Copy each line in the data that includes the word "controller".

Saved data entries
[Start of Attachment]

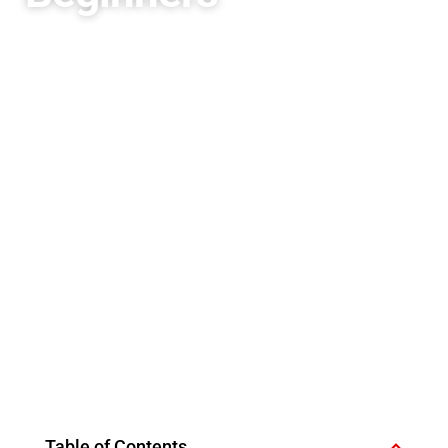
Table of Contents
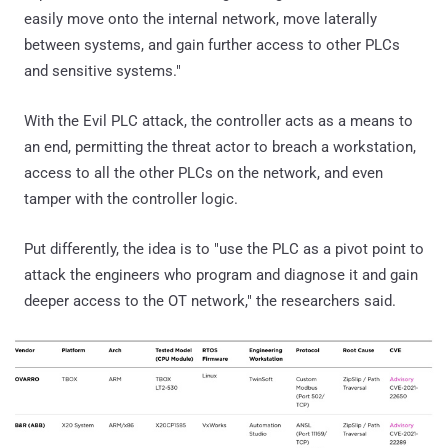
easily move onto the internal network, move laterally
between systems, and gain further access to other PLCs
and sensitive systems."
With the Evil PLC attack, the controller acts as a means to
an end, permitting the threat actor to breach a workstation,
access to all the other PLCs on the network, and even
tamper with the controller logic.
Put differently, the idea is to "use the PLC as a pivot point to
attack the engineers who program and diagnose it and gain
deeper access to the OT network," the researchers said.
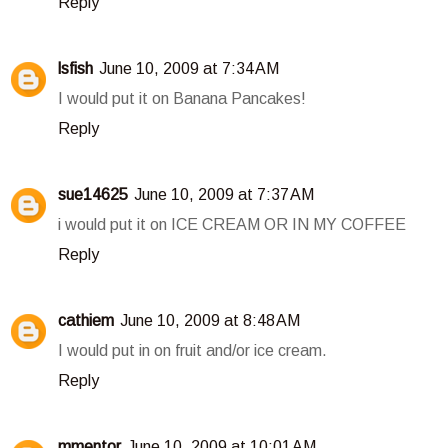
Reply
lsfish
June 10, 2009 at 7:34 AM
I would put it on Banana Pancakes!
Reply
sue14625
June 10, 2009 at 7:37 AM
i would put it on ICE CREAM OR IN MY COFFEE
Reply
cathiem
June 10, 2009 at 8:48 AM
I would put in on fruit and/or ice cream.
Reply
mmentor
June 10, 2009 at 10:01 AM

[End of Attachment]

--- Response area ---
With the Evil PLC attack, the controller acts as a means to
tamper with the controller logic.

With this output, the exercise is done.